How to unwrap rows to columns in r

Question

Is there an efficient way to unwrap rows in a r data frame to columns? This is an re-occurring problem I run into, when my data I get from an SQL script should be unwrapped into several columns. For example for timeseries forecasting where I don't have an rnn and I instead aim to use standard neural nets. Instead of having recurring nets I plan to flatten the data beforehand so that the net receives the row for t-1, t-2, t-3 etc. See my fancy paint-job below

Basically, for each row I want to concatenate n previous rows on the right, where n depends on how many previous times steps we want to use to predict values in the current row.
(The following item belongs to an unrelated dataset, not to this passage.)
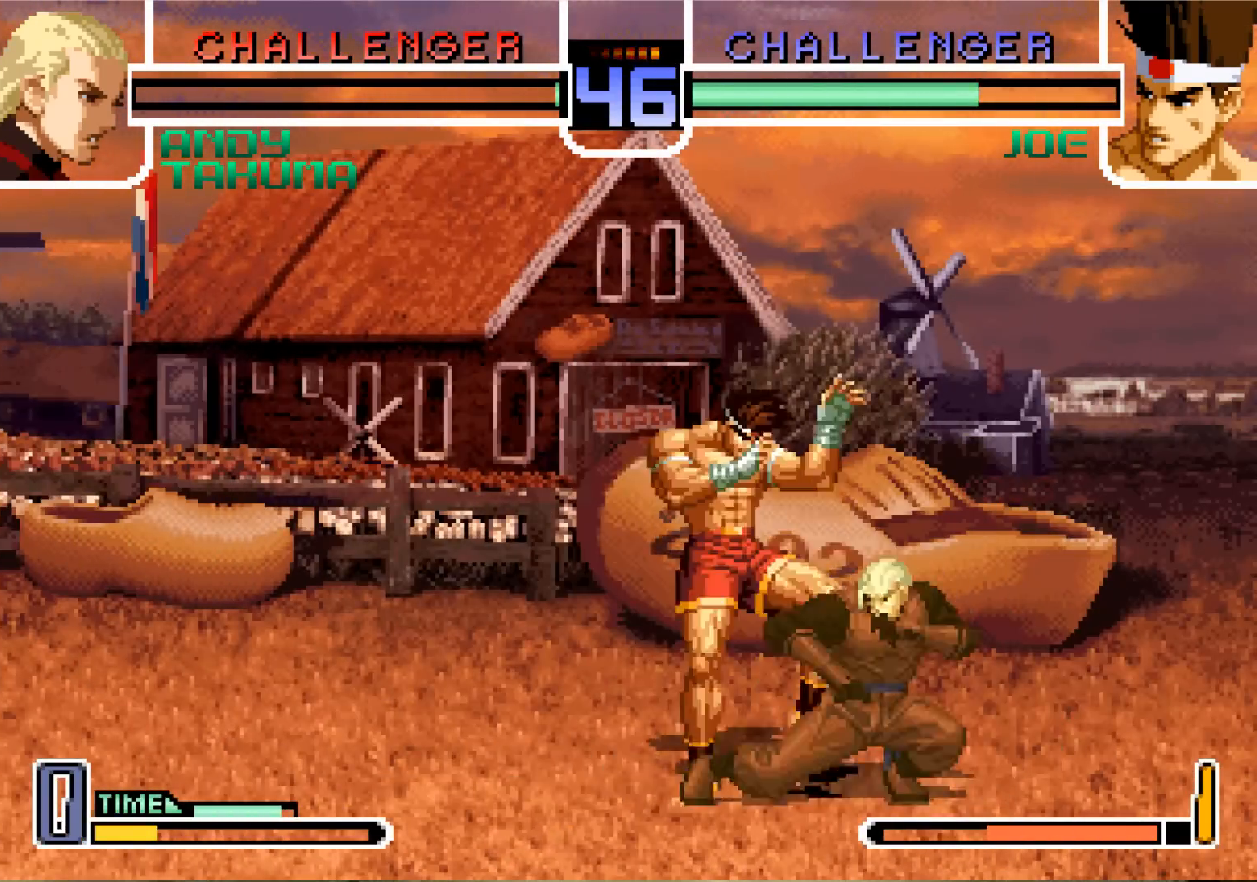
{"buttons": [], "left_stick": "down-left", "events": [[134, "R1", "down"], [150, "CROSS", "down"], [267, "CROSS", "up"], [300, "R1", "up"]]}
Mostly I'm looking for a smart and efficient way of doing it, preferably with existing libraries/functions in r. I can program it in several languages, but aim to find an r solution. I've done this in Java before (which was quite fast) and in r (which took ~forever=1 hour).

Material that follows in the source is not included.